Conclusion : visions et prévisions de la charte d’usage des moyens informatiques
Rappelons que l’employeur n’a pour autant pas tous
les droits : s’il peut contrôler l’activité du salarié en vertu de son
pouvoir de direction, ce pouvoir s’inscrit dans les limites fixées par le Code
du travail et loi « Informatique fichiers et libertés » du 6 janvier
1978 (information préalable de la possibilité d’un contrôle, proportionnalité,
etc.). C’est en pratique le rôle de la charte annexée au règlement intérieur
d’encadrer les usages de son SI (internet, messagerie, serveurs réseaux,
réseaux sociaux, etc.), mais également les procédures de contrôles entre
autres, dans le respect des droits de chacun. Or l’employeur est tenu de se
plier aux moindres règles qu’il a pu édicter dans ce document, opposables aux
salariés comme à lui (idem pour l’ensemble du règlement intérieur d’ailleurs).

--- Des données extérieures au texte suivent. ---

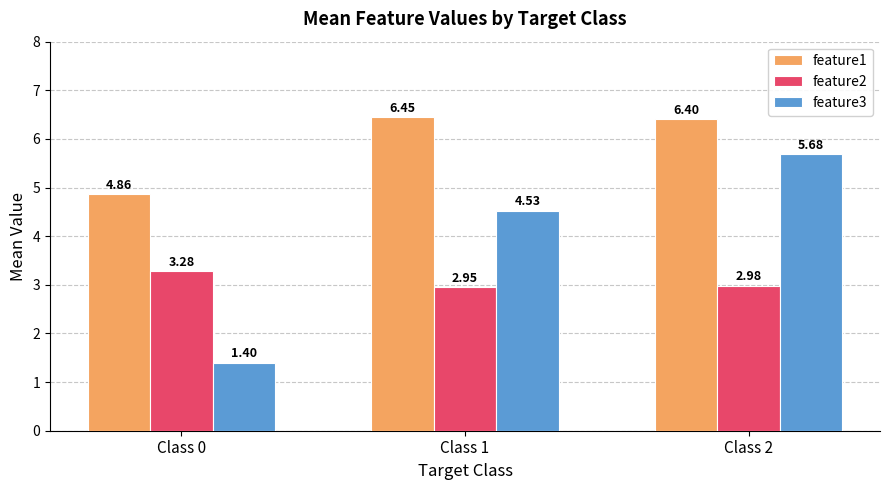

What is the total value across all series at Class 1?

13.9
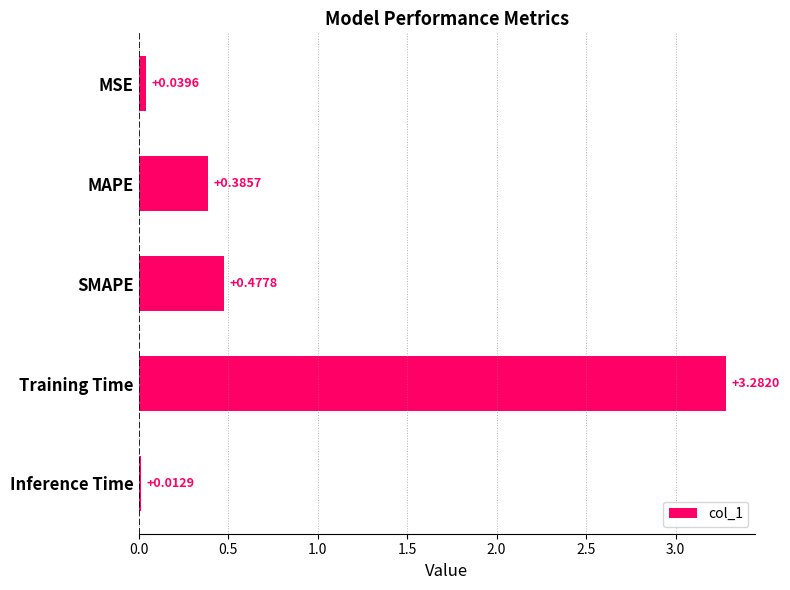

At which label is the value closest to 1?

SMAPE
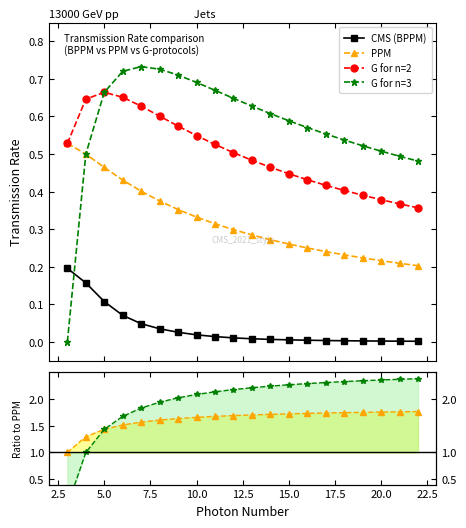

What value does the G n=3 / PPM series have at 2.5?

1.0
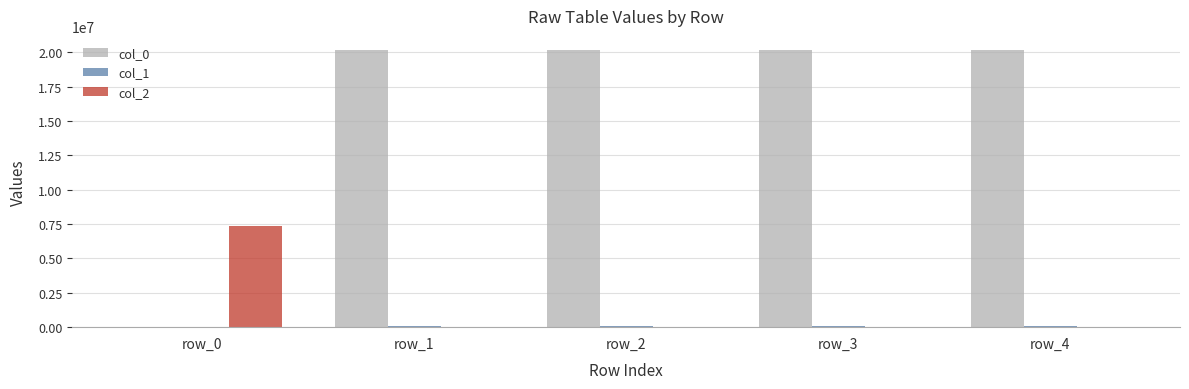

What is the maximum value shown in the chart?

20180403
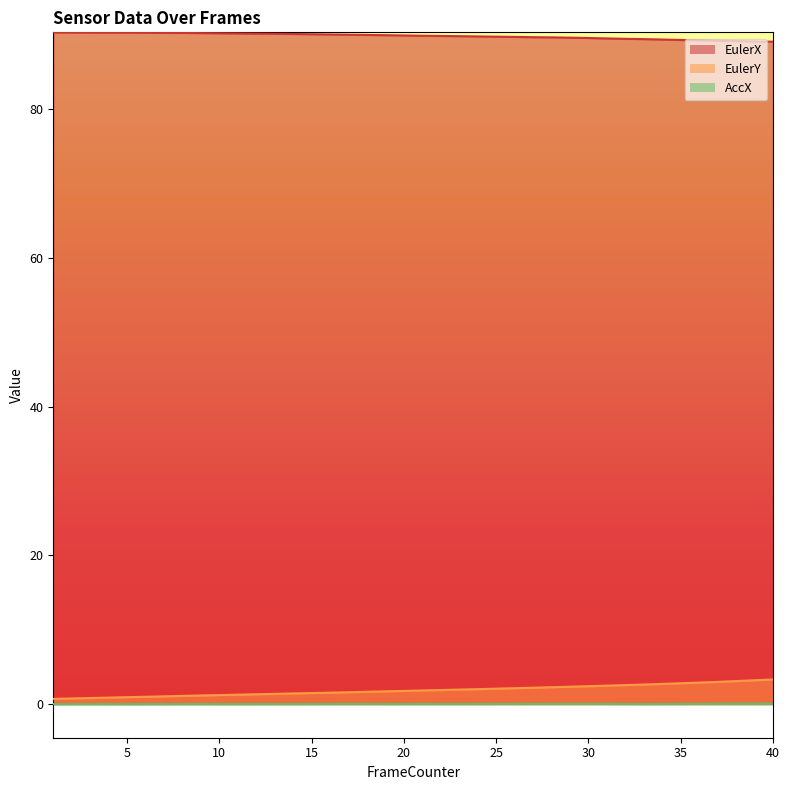

Is it true that AccX equals 0.0 at 30?

True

Ainsi, dans la présente affaire, si l’employeur
avait prévu dans sa charte qu’il ne pourrait accéder au périphérique de
stockage du salarié qu’avec son consentement par exemple, ou seulement en la
présence du salarié, c’est cette règle qui aurait dû s’appliquer et non celle
dégagée par la Cour de cassation, en raison du principe de faveur. C’est le
principe qui a été rappelé par la chambre sociale en matière de charte dans un arrêt du 26 juin 2012.
Attention donc à la rédaction de ce document, absolument essentielle pour que la charte puisse se concevoir comme une aide à la sécurité des SI et non un frein de nature à empêcher les contrôles utiles et licites ! Pour cela, le suivi de l’actualité, le déchiffrement des décisions majeures, l’anticipation des évolutions à venir et surtout la prise en compte de l’entreprise, de son fonctionnement et de ses règles existantes (Politique de SSI et directives, politique de confidentialité, etc.) restent des éléments fondamentaux que la direction juridique interne ou l’avocat doivent apporter lors de la rédaction.
A défaut, le risque est réel de n’apporter qu’une protection illusoire au chef d’entreprise ou au DSI, lorsqu’il voudra réagir à l’occasion d’un incident de sécurité, pensera s’appuyer sur une jurisprudence existante … et constatera in fine que les moyens de preuves récoltés sont considérés comme illicites et donc non utilisables devant les juridictions civiles.